We went to a new pediatric cardiologist today, as I wrote about last night.  Cole has been seeing the same guy for 13 years.  We have been told for the last several years (since he was 5) that 'if' he needed anything it would be open heart, but there would be no way to know.  Then he always eluded to Cole never needing anything again after he entered adulthood.  We also were told a couple of years ago that he could do any high school sports he wanted to after being told in all the previous years that he couldn't.  I decided to let up on my overprotectedness this year and let him play football as he'd been wanting.  I asked specifically about football.

Today we saw the new doc, after personal references with other patients' parents.  We really liked him.  He took so much time with us and talked to Cole....not me.  He drew pictures of Cole's heart to explain to him and I what's going on.  And when I asked about football, he said 'no contact sports'.  So football is again out.  He can play baseball with a chestguard and basketball is okay, but the constant running could be hard on him.  Then, he proceeded to tell us something we'd never been told.  Cole's valve had been completely replaced at surgery in 1997 and valves don't, apparently, last this long.  He was astonished he was still okay after 13 years.  They don't use the valve he has anymore and the new ones only have a life of about 7-10 years and have to be replaced via open-heart.

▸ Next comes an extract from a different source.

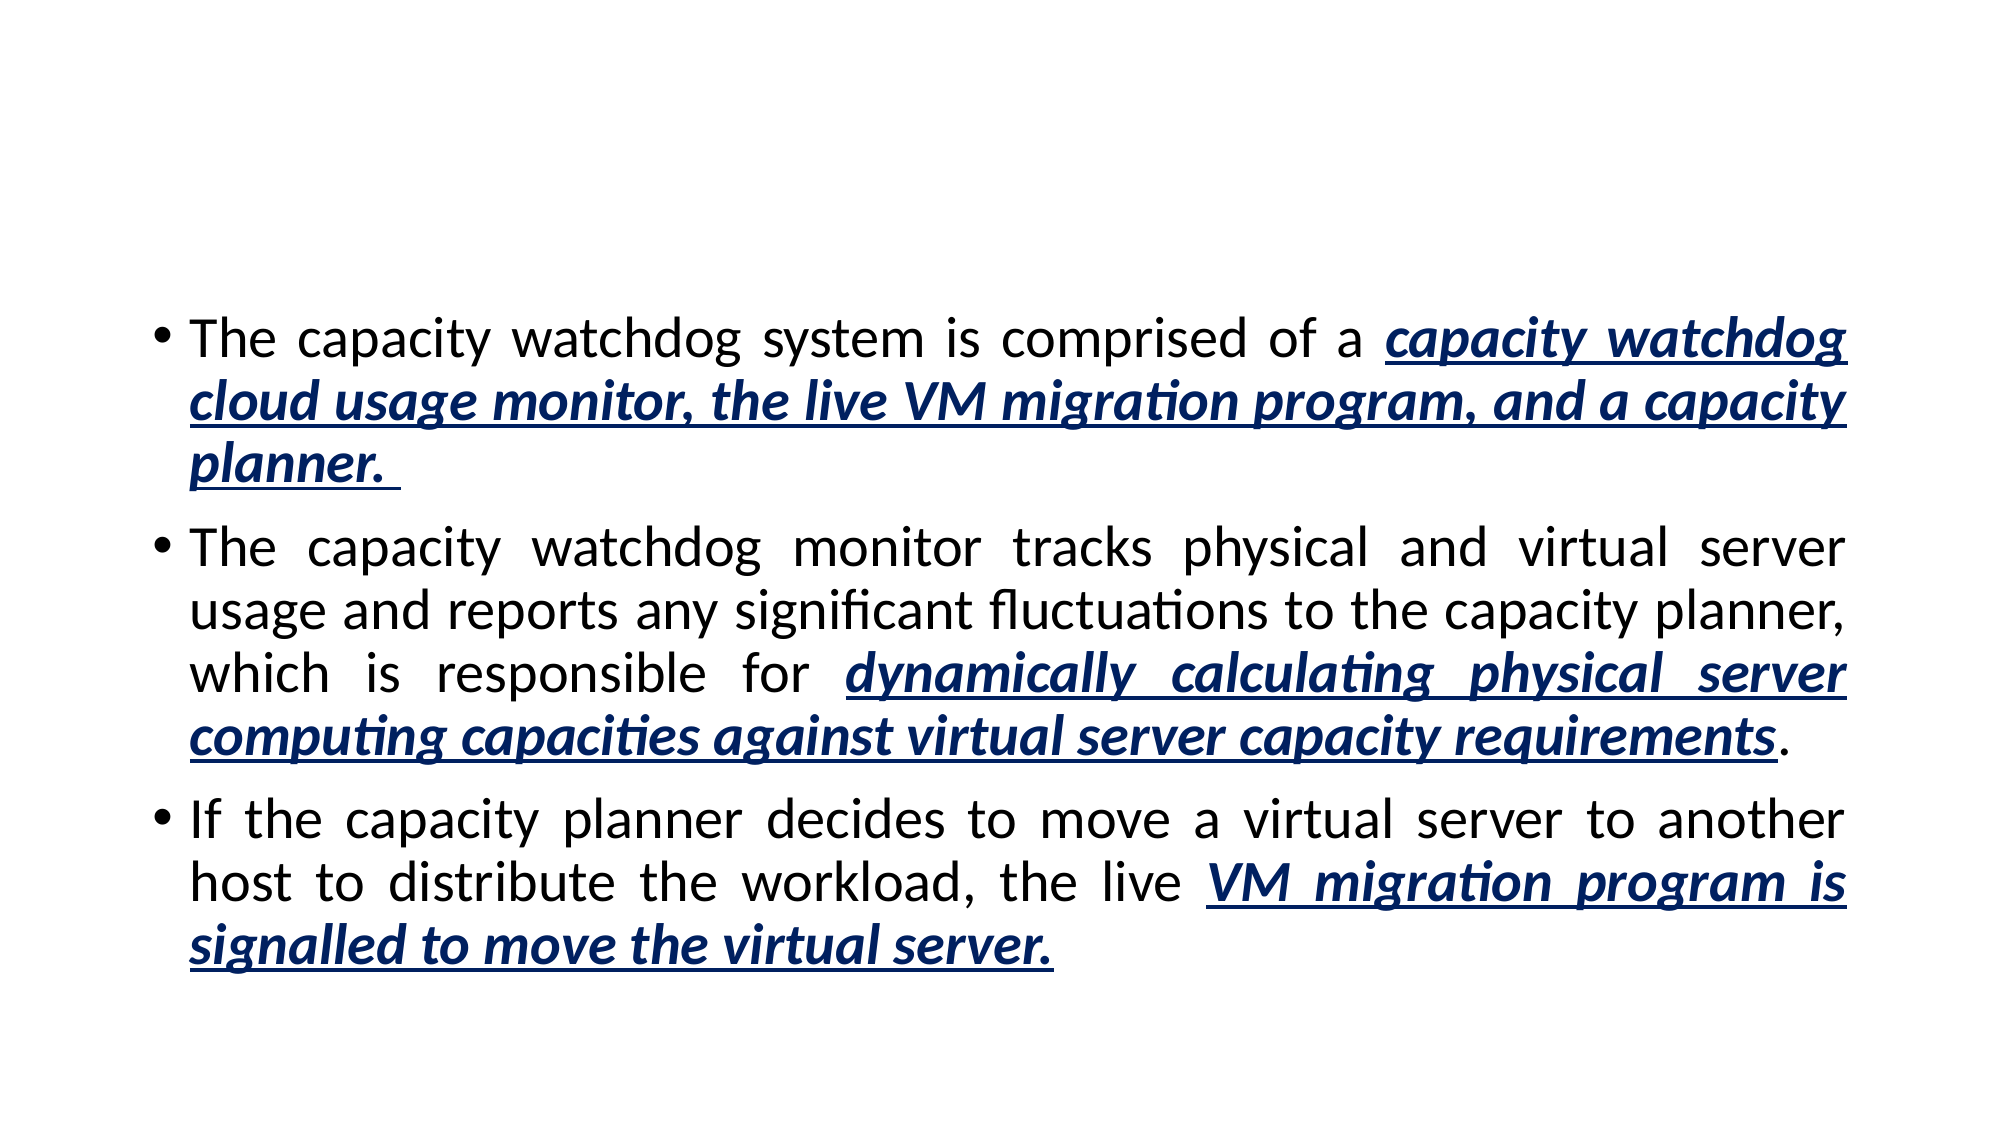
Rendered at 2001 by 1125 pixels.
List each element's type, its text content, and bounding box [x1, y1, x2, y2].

list The capacity watchdog system is comprised of a capacity watchdog cloud usage monitor, the live VM migration program, and a capacity planner. The capacity watchdog monitor tracks physical and virtual server usage and reports any significant fluctuations to the capacity planner, which is responsible for dynamically calculating physical server computing capacities against virtual server capacity requirements. If the capacity planner decides to move a virtual server to another host to distribute the workload, the live VM migration program is signalled to move the virtual server. [137, 299, 1863, 1014]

So, today we were told open-heart surgery IS coming.  So he had to deal with being told he couldn't play the sport he wanted to and that this surgery is coming.  We don't know when.  He has no symptoms other than his right side is enlarged from the significant leakage from the valve, right now.  We're doing an xray to see how enlarged it is.  Then, next year he'll do a stress test, EKG, Echo, MRI and xray at the hospital.  He'll be able to better determine when the surgery may be.  So we literally don't know if it will be next week or 2 years from now.  It all depends on that valve that has already exceeded it's lifespan.

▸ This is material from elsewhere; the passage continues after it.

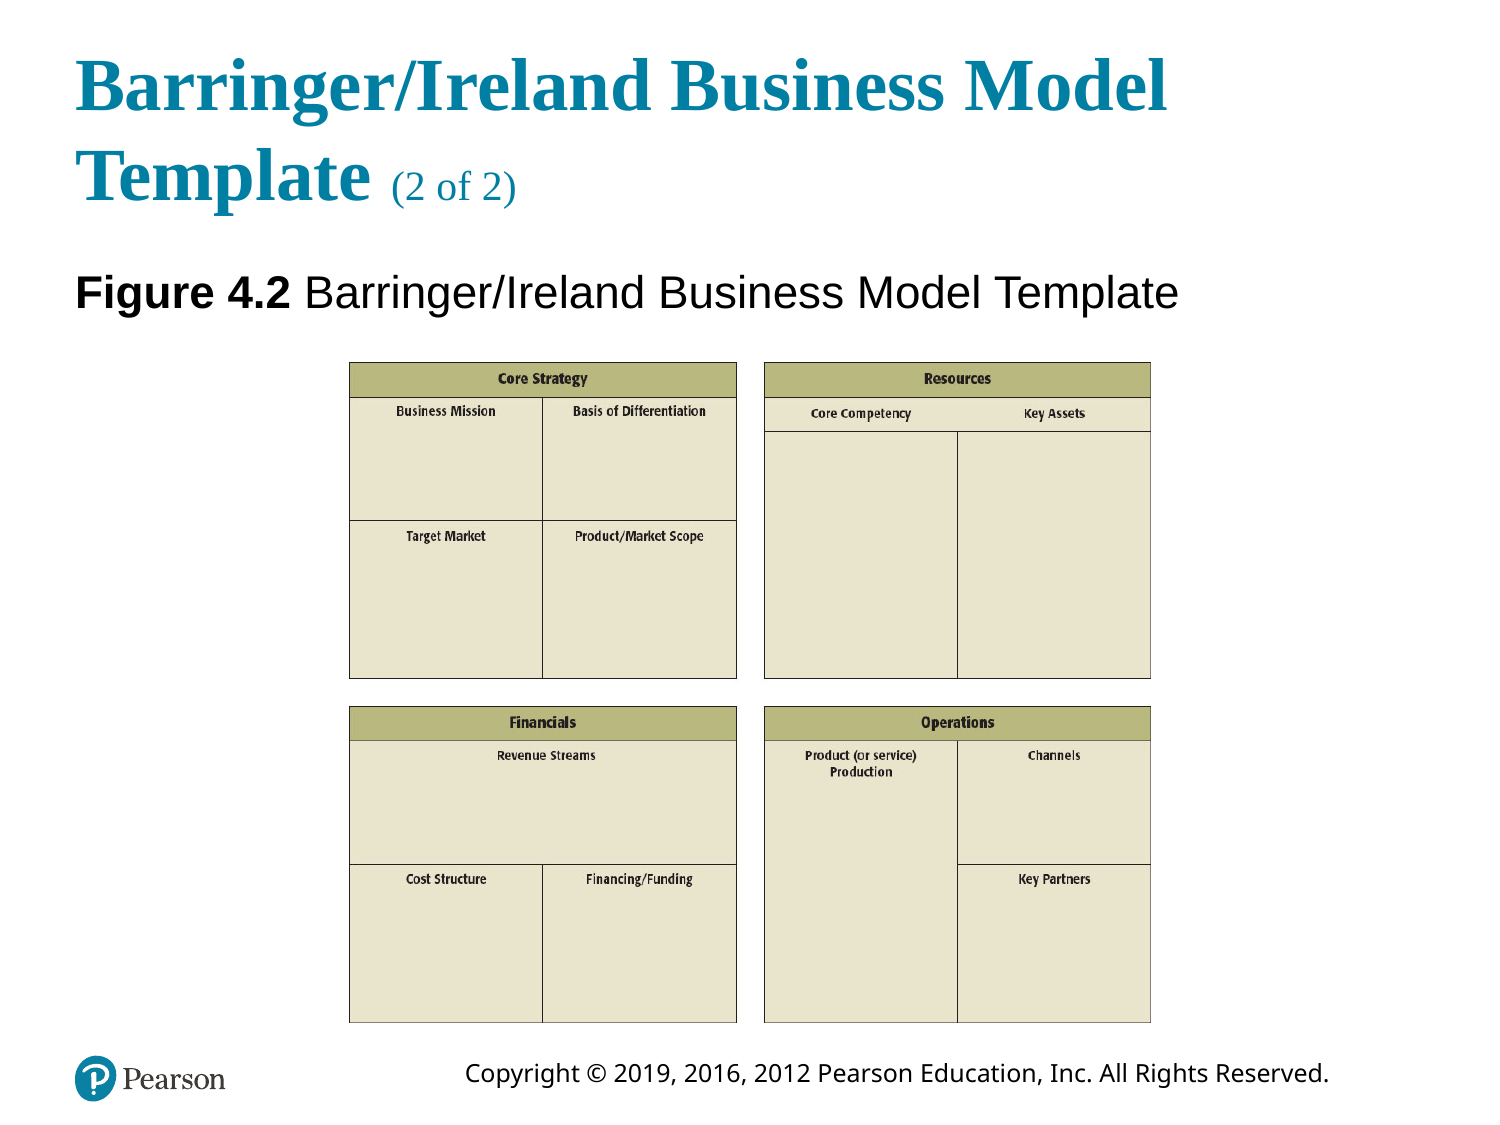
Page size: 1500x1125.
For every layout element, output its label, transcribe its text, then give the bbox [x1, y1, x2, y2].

list Figure 4.2 Barringer/Ireland Business Model Template [75, 262, 1300, 325]
picture [349, 362, 1151, 1023]
title Barringer/Ireland Business Model Template (2 of 2) [75, 35, 1425, 216]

I drove back to work after the appointment and went through periods of telling myself everything is fine to periods of feeling like crying.  But, I won't.  I'll leave that to him.  And when I told him it was okay to cry and grieve his loss, he did.  I feel so bad for him.  I wish I could make him feel better, but right now there isn't anything I can do.  I just hugged him and talked to him and of course, threw in the usual "you have to remember there's always a kid in a worse situation than you".

For now, I will just pray that, as usual, God will take care of us and keep us all safe and healthy.  And that when the time comes He will guide the surgeon's hands as he did 13 years ago to take care of my son.  And I will hold onto and remind Cole that the surgeon said that if a new procedure passes the FDA in a few years that this may be his last open-heart.  Instead he could have it repaired by cath.  Can you believe that?  Valve replacement by cath.  Amazing!